**DATA FOR PROCESSING:**
Segment Open
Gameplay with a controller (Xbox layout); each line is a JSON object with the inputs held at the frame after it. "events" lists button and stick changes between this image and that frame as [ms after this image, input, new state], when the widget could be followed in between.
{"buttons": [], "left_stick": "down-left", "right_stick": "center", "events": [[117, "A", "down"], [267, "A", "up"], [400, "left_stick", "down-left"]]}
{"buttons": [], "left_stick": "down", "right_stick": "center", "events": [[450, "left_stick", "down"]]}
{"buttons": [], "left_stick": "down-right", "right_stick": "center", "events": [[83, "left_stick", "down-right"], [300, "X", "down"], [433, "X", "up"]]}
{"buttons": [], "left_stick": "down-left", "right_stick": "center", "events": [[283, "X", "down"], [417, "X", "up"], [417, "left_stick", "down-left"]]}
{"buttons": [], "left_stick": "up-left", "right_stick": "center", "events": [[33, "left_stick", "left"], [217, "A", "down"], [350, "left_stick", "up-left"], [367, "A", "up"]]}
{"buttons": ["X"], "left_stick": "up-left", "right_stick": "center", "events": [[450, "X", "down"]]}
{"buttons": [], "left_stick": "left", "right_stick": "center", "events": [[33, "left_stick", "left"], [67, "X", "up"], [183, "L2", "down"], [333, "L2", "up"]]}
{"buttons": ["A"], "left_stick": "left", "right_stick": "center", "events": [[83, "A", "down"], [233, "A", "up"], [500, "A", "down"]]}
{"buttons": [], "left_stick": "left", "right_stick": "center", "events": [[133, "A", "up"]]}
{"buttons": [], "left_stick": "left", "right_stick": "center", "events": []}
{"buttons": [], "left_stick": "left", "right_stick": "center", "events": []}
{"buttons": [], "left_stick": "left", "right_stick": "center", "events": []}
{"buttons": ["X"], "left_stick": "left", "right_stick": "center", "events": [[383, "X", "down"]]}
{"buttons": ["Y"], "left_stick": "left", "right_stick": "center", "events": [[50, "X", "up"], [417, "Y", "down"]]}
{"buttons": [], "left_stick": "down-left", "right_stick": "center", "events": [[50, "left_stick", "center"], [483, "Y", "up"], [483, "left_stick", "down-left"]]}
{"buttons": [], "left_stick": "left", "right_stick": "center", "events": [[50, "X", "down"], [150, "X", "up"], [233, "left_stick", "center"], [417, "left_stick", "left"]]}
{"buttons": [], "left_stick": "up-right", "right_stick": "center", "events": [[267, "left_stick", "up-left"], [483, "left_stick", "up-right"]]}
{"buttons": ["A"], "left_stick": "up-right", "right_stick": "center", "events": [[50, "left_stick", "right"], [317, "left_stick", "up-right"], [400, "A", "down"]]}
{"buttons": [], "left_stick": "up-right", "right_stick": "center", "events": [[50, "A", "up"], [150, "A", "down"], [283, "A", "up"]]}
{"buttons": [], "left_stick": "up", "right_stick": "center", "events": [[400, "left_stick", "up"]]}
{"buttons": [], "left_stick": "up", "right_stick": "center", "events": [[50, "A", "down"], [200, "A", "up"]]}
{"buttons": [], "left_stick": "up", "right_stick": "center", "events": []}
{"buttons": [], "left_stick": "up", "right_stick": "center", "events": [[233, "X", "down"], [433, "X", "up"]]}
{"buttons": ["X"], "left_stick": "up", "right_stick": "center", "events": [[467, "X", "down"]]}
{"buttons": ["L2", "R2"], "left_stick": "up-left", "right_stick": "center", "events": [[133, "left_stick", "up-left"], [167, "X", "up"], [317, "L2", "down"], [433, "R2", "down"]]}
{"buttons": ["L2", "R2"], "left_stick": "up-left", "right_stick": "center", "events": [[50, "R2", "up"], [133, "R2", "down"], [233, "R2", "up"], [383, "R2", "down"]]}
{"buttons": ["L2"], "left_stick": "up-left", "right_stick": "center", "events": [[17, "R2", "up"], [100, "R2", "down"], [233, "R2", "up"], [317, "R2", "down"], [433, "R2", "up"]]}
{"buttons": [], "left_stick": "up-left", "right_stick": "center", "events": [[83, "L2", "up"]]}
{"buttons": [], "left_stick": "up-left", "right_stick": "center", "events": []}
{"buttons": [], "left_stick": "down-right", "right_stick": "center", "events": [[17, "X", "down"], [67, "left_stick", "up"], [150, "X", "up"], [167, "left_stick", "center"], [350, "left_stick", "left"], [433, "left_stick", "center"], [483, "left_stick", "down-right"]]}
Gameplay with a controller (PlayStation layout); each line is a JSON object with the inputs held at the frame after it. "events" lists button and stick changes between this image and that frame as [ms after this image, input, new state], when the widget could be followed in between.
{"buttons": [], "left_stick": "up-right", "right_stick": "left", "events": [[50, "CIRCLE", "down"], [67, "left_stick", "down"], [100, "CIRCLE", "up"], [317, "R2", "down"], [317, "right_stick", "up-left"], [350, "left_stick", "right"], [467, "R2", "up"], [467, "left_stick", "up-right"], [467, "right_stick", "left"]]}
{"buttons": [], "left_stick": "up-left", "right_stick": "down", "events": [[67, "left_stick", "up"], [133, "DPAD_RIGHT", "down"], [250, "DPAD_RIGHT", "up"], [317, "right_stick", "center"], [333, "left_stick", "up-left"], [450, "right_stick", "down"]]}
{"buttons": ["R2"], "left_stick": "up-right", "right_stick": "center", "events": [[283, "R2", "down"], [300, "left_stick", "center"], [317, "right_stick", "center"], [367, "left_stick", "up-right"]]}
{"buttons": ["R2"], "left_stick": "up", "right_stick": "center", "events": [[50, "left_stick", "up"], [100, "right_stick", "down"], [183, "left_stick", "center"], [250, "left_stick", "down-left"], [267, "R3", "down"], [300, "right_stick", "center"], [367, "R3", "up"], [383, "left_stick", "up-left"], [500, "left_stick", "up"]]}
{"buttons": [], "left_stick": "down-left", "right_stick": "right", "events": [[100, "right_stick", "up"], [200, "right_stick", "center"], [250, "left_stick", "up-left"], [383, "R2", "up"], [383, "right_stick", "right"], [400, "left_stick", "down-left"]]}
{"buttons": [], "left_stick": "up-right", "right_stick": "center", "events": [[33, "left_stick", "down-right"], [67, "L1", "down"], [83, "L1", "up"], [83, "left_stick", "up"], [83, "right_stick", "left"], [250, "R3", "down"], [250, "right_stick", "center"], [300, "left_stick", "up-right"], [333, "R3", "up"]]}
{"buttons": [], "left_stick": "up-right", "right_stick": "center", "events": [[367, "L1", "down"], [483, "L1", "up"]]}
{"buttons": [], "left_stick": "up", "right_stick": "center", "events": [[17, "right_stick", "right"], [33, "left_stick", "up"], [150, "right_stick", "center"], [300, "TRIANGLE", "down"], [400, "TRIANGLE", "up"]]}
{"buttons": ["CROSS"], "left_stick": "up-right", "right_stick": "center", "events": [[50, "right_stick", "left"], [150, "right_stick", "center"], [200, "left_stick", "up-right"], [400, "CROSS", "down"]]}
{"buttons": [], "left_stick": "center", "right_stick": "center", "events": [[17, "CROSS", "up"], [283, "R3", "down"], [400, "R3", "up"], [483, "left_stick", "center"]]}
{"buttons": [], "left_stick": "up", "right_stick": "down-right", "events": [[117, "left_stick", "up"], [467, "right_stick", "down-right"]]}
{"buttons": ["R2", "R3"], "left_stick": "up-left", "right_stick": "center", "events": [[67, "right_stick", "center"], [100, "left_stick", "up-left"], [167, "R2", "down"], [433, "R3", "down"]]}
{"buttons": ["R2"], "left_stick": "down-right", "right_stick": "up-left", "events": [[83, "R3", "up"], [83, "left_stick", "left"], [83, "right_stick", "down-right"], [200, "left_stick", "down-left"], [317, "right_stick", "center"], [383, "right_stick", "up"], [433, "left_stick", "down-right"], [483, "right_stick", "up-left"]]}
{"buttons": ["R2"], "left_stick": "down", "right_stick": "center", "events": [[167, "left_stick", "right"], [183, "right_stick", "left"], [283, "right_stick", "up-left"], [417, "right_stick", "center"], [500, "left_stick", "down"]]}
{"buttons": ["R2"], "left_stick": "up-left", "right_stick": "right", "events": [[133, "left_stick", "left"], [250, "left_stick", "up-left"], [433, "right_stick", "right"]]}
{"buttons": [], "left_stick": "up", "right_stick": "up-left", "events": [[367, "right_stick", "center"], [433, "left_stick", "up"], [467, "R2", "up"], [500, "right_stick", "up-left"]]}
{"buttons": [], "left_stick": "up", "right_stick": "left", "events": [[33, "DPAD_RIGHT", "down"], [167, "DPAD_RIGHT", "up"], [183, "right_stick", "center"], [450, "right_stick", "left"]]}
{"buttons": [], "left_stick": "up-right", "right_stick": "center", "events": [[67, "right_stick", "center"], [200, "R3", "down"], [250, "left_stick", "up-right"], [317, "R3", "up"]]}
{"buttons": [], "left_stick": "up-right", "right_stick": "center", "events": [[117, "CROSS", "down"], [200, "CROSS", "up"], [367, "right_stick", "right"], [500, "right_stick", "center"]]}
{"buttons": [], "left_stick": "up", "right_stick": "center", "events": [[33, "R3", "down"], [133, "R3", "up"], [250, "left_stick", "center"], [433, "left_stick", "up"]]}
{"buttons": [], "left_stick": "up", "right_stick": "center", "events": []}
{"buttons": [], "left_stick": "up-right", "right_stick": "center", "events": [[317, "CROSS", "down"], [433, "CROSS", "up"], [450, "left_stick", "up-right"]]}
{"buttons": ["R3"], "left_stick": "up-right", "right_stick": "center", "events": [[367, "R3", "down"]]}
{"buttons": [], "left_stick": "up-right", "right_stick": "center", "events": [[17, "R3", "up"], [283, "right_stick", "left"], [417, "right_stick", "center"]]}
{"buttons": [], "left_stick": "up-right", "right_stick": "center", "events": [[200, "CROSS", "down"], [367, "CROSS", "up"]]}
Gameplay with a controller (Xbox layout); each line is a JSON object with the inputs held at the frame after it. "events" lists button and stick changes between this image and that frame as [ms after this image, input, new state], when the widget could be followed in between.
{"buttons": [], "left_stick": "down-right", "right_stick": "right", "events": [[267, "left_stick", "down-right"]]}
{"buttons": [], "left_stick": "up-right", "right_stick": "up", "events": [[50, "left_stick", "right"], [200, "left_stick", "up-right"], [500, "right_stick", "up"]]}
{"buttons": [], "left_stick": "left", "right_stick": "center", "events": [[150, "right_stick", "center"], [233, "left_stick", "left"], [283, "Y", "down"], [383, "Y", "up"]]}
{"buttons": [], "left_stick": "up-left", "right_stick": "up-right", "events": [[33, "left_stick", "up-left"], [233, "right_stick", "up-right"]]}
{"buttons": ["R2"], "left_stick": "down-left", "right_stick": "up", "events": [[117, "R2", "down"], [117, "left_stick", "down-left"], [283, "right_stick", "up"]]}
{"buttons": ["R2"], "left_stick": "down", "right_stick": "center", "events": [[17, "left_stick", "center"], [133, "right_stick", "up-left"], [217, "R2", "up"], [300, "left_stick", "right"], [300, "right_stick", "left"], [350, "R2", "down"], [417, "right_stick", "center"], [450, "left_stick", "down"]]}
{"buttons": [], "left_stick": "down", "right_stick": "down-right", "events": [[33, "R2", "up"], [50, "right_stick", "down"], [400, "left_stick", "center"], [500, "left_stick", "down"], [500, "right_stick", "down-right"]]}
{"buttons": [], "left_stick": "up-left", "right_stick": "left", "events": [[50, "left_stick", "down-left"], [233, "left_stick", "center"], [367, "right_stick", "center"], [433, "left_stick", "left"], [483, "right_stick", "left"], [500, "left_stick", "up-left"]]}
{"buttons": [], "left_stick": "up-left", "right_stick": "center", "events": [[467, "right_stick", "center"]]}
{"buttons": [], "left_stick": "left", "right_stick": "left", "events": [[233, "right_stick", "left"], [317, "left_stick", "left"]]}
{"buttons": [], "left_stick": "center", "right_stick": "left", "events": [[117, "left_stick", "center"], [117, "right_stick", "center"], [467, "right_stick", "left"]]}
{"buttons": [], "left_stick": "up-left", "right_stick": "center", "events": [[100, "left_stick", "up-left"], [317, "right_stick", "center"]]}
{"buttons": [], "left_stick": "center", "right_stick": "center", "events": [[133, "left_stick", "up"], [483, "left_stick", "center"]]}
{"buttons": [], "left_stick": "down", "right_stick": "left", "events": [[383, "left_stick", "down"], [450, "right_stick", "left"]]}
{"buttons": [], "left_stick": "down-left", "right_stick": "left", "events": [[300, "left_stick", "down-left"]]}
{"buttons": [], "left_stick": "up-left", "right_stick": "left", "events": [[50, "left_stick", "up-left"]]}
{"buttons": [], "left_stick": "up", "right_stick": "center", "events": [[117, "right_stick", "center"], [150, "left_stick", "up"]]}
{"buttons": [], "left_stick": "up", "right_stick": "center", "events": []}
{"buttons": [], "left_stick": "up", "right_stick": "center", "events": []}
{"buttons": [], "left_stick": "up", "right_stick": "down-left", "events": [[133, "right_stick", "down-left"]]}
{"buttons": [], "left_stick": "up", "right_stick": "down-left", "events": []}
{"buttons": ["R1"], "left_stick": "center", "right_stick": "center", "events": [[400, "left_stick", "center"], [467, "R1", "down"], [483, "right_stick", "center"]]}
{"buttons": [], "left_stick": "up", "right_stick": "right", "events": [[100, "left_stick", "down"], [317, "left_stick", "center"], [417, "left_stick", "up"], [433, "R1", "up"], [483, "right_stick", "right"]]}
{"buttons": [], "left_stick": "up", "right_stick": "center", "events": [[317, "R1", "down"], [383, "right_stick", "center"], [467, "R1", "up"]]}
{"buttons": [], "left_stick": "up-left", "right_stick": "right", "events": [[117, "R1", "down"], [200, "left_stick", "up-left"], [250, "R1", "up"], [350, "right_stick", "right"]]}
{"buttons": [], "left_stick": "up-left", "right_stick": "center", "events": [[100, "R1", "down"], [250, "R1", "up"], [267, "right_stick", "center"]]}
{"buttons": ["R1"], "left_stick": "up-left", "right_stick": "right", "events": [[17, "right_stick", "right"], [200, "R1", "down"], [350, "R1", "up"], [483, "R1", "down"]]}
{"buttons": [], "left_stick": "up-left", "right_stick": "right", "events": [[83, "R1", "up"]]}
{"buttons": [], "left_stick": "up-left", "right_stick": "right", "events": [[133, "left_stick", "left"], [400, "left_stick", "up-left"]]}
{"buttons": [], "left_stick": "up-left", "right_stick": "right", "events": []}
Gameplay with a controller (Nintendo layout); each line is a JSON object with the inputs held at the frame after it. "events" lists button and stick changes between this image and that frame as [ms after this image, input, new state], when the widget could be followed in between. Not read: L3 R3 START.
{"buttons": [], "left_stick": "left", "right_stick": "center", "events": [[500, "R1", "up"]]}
Segment Closed
**WORK TO COMPLETE:**
Once you have found every line in the listing that holds the string "when", copy each of them.

**RESULT OF THIS TASK:**
Gameplay with a controller (Xbox layout); each line is a JSON object with the inputs held at the frame after it. "events" lists button and stick changes between this image and that frame as [ms after this image, input, new state], when the widget could be followed in between.
Gameplay with a controller (PlayStation layout); each line is a JSON object with the inputs held at the frame after it. "events" lists button and stick changes between this image and that frame as [ms after this image, input, new state], when the widget could be followed in between.
Gameplay with a controller (Xbox layout); each line is a JSON object with the inputs held at the frame after it. "events" lists button and stick changes between this image and that frame as [ms after this image, input, new state], when the widget could be followed in between.
Gameplay with a controller (Nintendo layout); each line is a JSON object with the inputs held at the frame after it. "events" lists button and stick changes between this image and that frame as [ms after this image, input, new state], when the widget could be followed in between. Not read: L3 R3 START.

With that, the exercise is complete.